The problem is when I partially update some fields of document. The
signature becomes useless! Even if the updated fields are not included in
the signatureField!
Regards.
On Wed, Oct 22, 2014 at 12:44 AM, Chris Hostetter <ho...@fucit.org>
wrote:
>
> you can still use the SignatureUpdateProcessorFactory for your usecase,
> just don't configure teh signatureField to be the same as your uniqueKey
> field.
>
> configure some othe fieldname (ie "signature") instead.
>
>
> : Date: Tue, 14 Oct 2014 12:08:26 +0330
> : From: Ali Nazemian <al...@gmail.com>
> : Reply-To: solr-user@lucene.apache.org
> : To: "solr-user@lucene.apache.org" <so...@lucene.apache.org>
> : Subject: mark solr documents as duplicates on hashing the combination of
> some
> : fields
> :
> : Dear all,
> : Hi,
> : I was wondering how can I mark some documents as duplicate (just marking
> : for future usage not deleting) based on the hash combination of some
> : fields? Suppose I have 2 fields name "url" and "title" I want to create
> : hash based on url+title and send it to another field name "signature".
> If I
> : do that using solr dedup, it will be resulted to deleting duplicate
> : documents! So it is not applicable for my situation. Thank you very much.
> : Best regards.
> :
> : --
> : A.Nazemian
> :
>
> -Hoss
> http://www.lucidworks.com/
>
--
A.Nazemian
Re: mark solr documents as duplicates on hashing the combination of
some fields
Posted by Chris Hostetter <ho...@fucit.org>.

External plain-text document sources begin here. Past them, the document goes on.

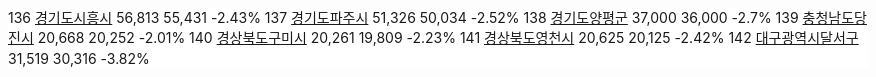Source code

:   <tr class="item">
    <td>136</td>
    <td><a href="/apt/경기도시흥시">경기도시흥시</a></td>
    <td>56,813</td>
    <td>55,431</td>
    <td>-2.43%</td>
  </tr>

  <tr class="item">
    <td>137</td>
    <td><a href="/apt/경기도파주시">경기도파주시</a></td>
    <td>51,326</td>
    <td>50,034</td>
    <td>-2.52%</td>
  </tr>

  <tr class="item">
    <td>138</td>
    <td><a href="/apt/경기도양평군">경기도양평군</a></td>
    <td>37,000</td>
    <td>36,000</td>
    <td>-2.7%</td>
  </tr>

  <tr class="item">
    <td>139</td>
    <td><a href="/apt/충청남도당진시">충청남도당진시</a></td>
    <td>20,668</td>
    <td>20,252</td>
    <td>-2.01%</td>
  </tr>

  <tr class="item">
    <td>140</td>
    <td><a href="/apt/경상북도구미시">경상북도구미시</a></td>
    <td>20,261</td>
    <td>19,809</td>
    <td>-2.23%</td>
  </tr>

  <tr class="item">
    <td>141</td>
    <td><a href="/apt/경상북도영천시">경상북도영천시</a></td>
    <td>20,625</td>
    <td>20,125</td>
    <td>-2.42%</td>
  </tr>

  <tr class="item">
    <td>142</td>
    <td><a href="/apt/대구광역시달서구">대구광역시달서구</a></td>
    <td>31,519</td>
    <td>30,316</td>
    <td>-3.82%</td>
  </tr>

you can still use the SignatureUpdateProcessorFactory for your usecase,
just don't configure teh signatureField to be the same as your uniqueKey
field.
configure some othe fieldname (ie "signature") instead.
: Date: Tue, 14 Oct 2014 12:08:26 +0330
: From: Ali Nazemian <al...@gmail.com>
: Reply-To: solr-user@lucene.apache.org
: To: "solr-user@lucene.apache.org" <so...@lucene.apache.org>
: Subject: mark solr documents as duplicates on hashing the combination of some
: fields
:
: Dear all,
: Hi,
: I was wondering how can I mark some documents as duplicate (just marking
: for future usage not deleting) based on the hash combination of some
: fields? Suppose I have 2 fields name "url" and "title" I want to create
: hash based on url+title and send it to another field name "signature". If I
: do that using solr dedup, it will be resulted to deleting duplicate
: documents! So it is not applicable for my situation. Thank you very much.
: Best regards.
:
: --
: A.Nazemian
:
-Hoss
http://www.lucidworks.com/